So you can’t access your Facebook account and HTML 5 has you down?
Have no fear the Facebook 2.0 app has launched and is ready for action on Google Play right now. So does 2.0 continue to choke on images and freeze while you update your comments? The answer is a joyous no, and with this will come an increase in mobile traffic to Facebook. Does your company have its page ready?
The first iteration of the Android Facebook app was driven by HTML 5 and was a breakthrough success several years ago. Using this protocol was a great idea that streamlined the development teams at Facebook and allowed their mobile site and all apps to be updated simultaneously.
This could be done because the app used HTML 5 to deliver web-views in much the same way as a browser would (but not exactly). This efficient methodology continued until most of planet Earth had a Facebook account and a smart phone.
Once the traffic became overwhelming HTML 5 began to choke the various delivery systems and Facebook apps began to crawl. Logging in from a mobile device would often lead to blank screens, slower broken images, and various other slow and arduous processes. My answer to the problem was to put a shortcut on my main phone desktop to the Facebook mobile site and just use my phone’s browser.
It was still slow and clunky but amazingly not as slow and clunky. This elegant workaround became popular and many people were avoiding the app to use the awful but much less aggravating mobile browser solution.
Facebook released its iOS update in August to rave reviews. Users that previously hated the app couldn’t say enough good things about it and the apps rating went from 1.5 stars up to 4 in a month. Apple users were still wasting a lot of time on Facebook but they were getting more done in that time. It would be five more months before android users could join their iOS brothers in the sun.
On December 13 Facebook 2.0 for Android was released. I downloaded the app early on the 14th and spent the day using it off and on to see if it has the right stuff. So far without a doubt it is an enormous upgrade from the HTML 5 version. I can say with certainty that the following functions are operating more than twice as fast as they did previously:
- Control responses
- Comment submission
- Image load time
- Timeline load time
- App launch
If you head over to Google Play and read the reviews as of today the very worst I’ve seen anyone say of the new app is “its better”. Most of the reviews mirror those that were previously seen on the Apple Store forums five long months ago with much rejoicing. I will add my voice to that and say that I officially deleted the shortcut to Facebook on my phone and replaced it with this wonderful new app.

Set problem 1 - According to the post on the Facebook Android app, on what date was Facebook 2.0 for Android released?
Set problem 2 - Summarize the post on the Facebook Android app in two sentences.
The records that follow were taken from a separate source.

Given information -
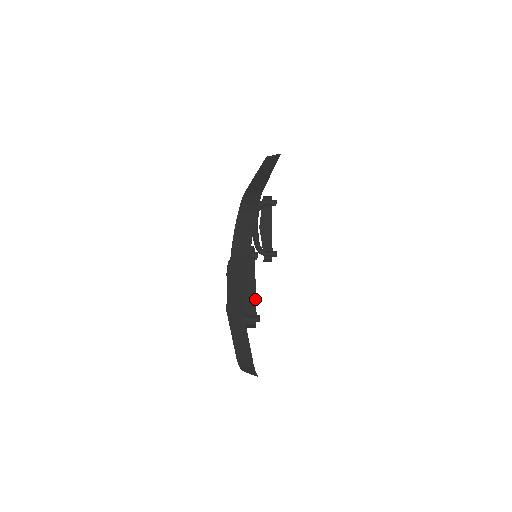
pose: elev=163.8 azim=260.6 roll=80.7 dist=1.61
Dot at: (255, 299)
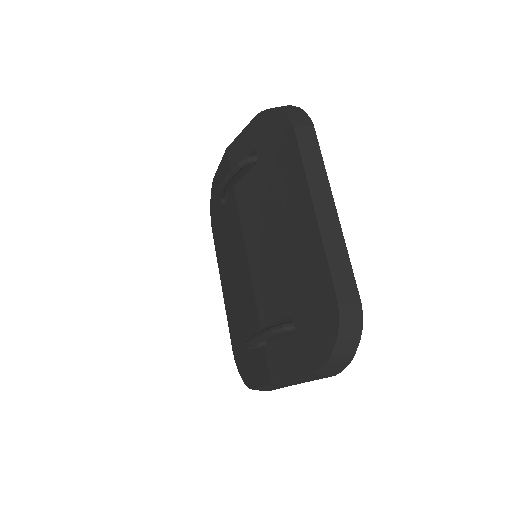
Dot at: occluded
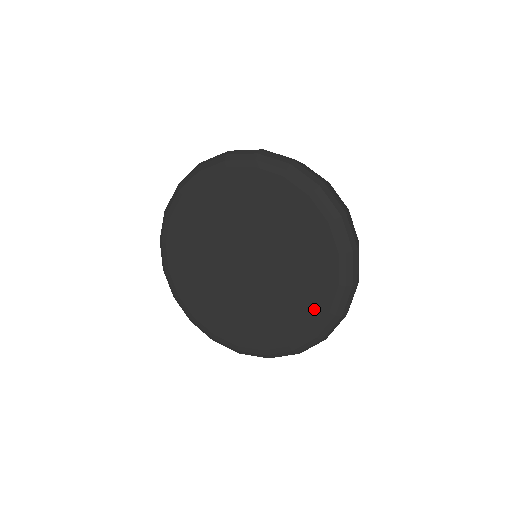
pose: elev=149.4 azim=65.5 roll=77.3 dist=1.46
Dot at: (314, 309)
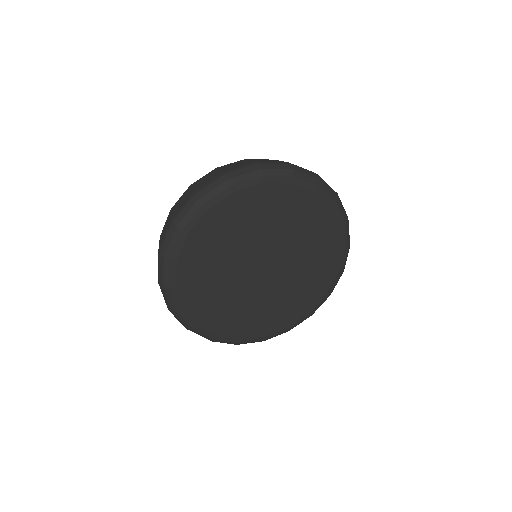
Dot at: (326, 276)
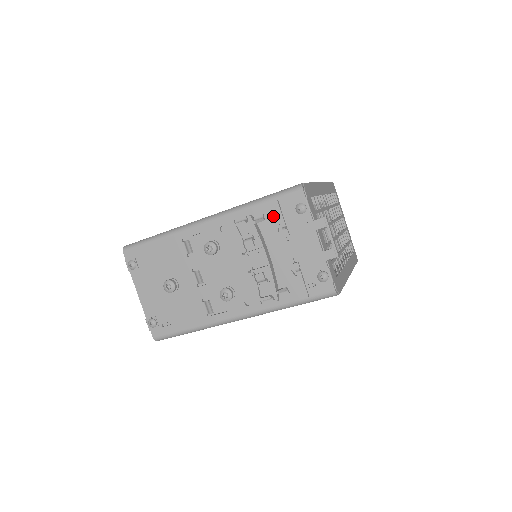
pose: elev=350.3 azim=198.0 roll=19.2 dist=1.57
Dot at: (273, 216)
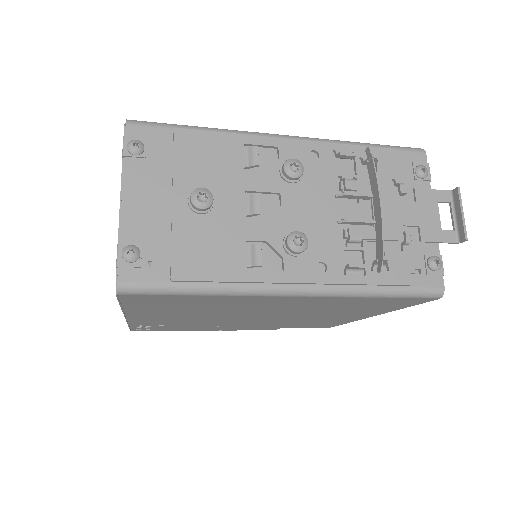
Dot at: (387, 166)
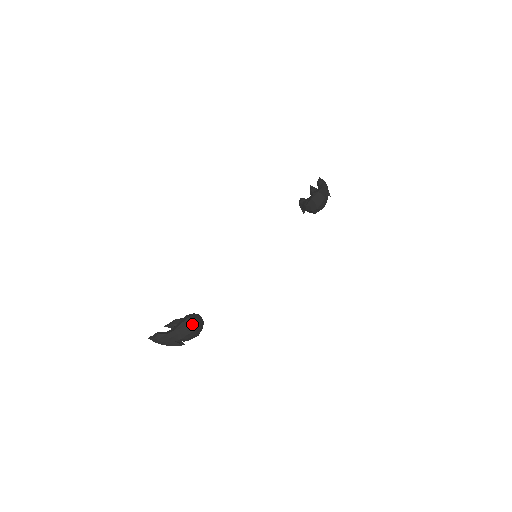
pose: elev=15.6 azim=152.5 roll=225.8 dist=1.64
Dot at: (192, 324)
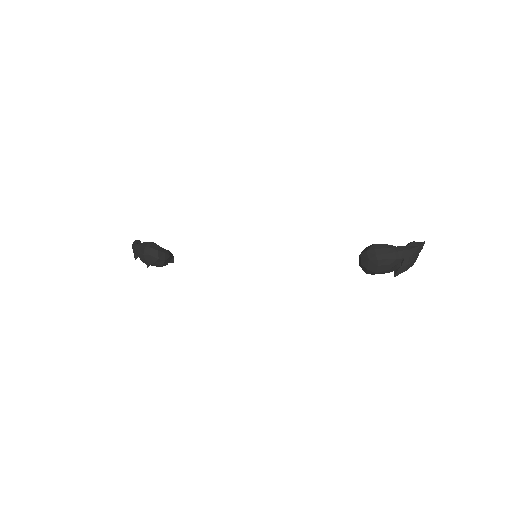
Dot at: (145, 248)
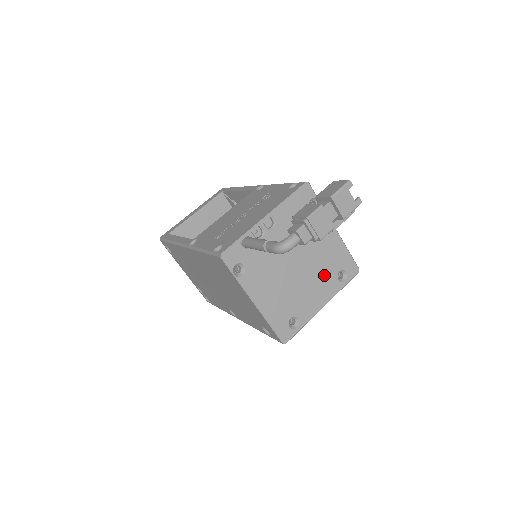
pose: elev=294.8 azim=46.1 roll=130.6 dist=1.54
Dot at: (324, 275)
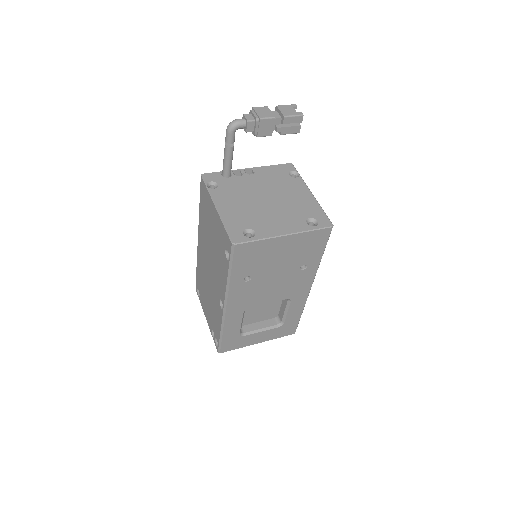
Dot at: (292, 215)
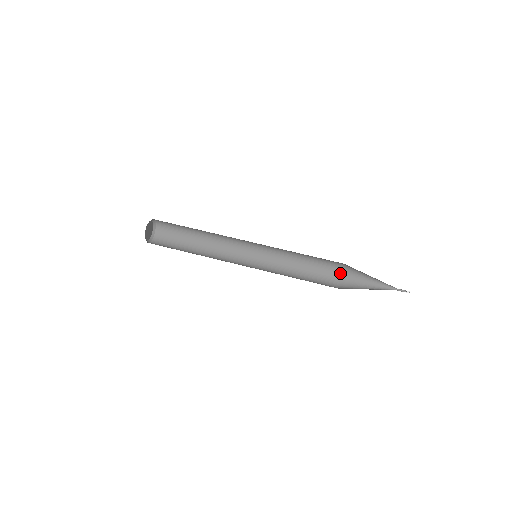
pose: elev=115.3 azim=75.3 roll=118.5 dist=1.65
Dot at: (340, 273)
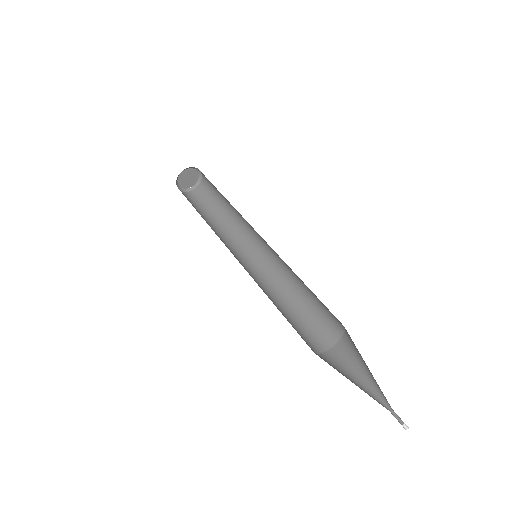
Dot at: (335, 343)
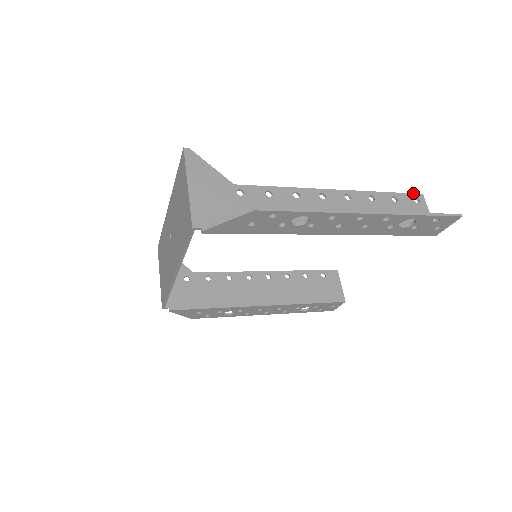
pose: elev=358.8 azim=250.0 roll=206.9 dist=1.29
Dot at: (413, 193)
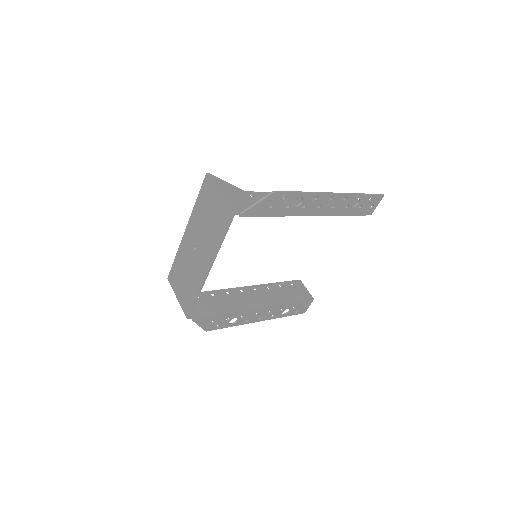
Dot at: occluded
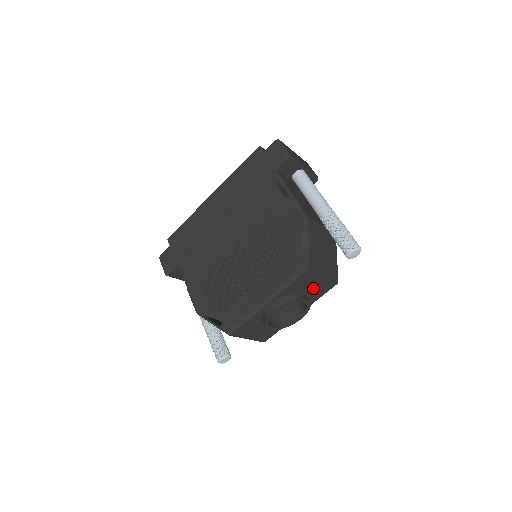
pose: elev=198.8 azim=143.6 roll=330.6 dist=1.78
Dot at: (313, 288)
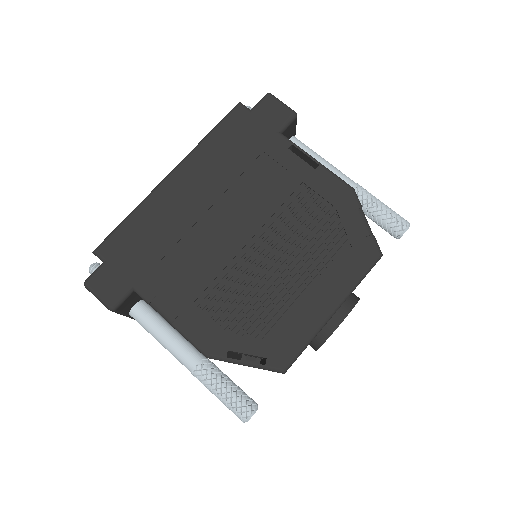
Dot at: occluded
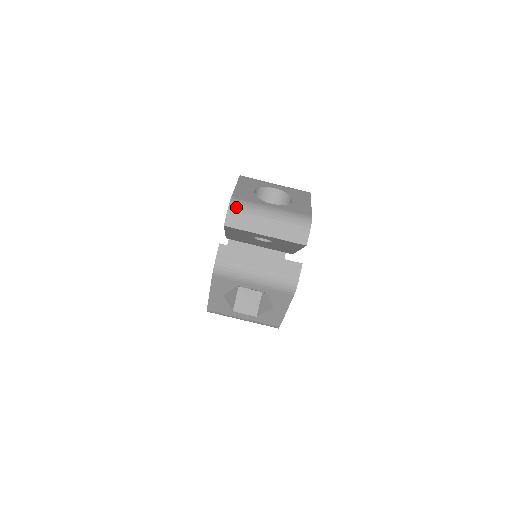
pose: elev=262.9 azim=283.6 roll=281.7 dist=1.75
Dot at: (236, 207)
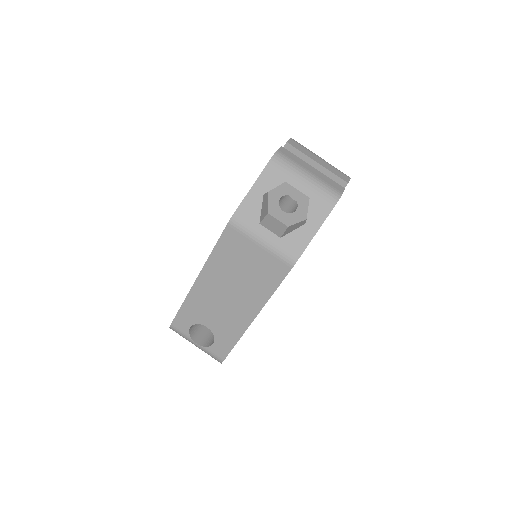
Dot at: (296, 141)
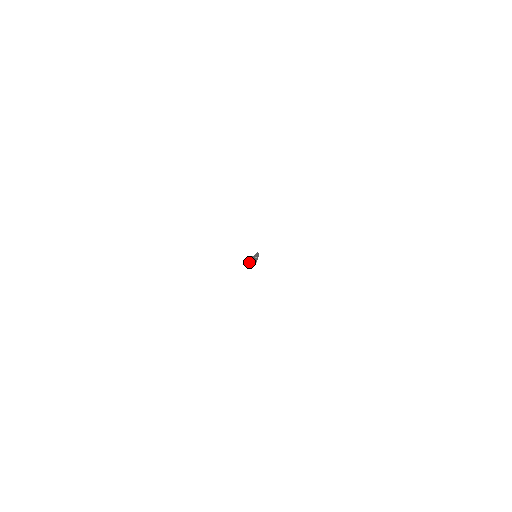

Right answer 1 - December 13

Right answer 2 - The first Android Facebook app was built on HTML 5, which let Facebook update its mobile site and apps at once, but as traffic grew it began to choke, bringing blank screens, broken images and slow loading. Facebook 2.0 for Android was released on December 13, five months after a well-reviewed iOS update, and the post reports that functions such as comment submission, image loading and app launch now run more than twice as fast.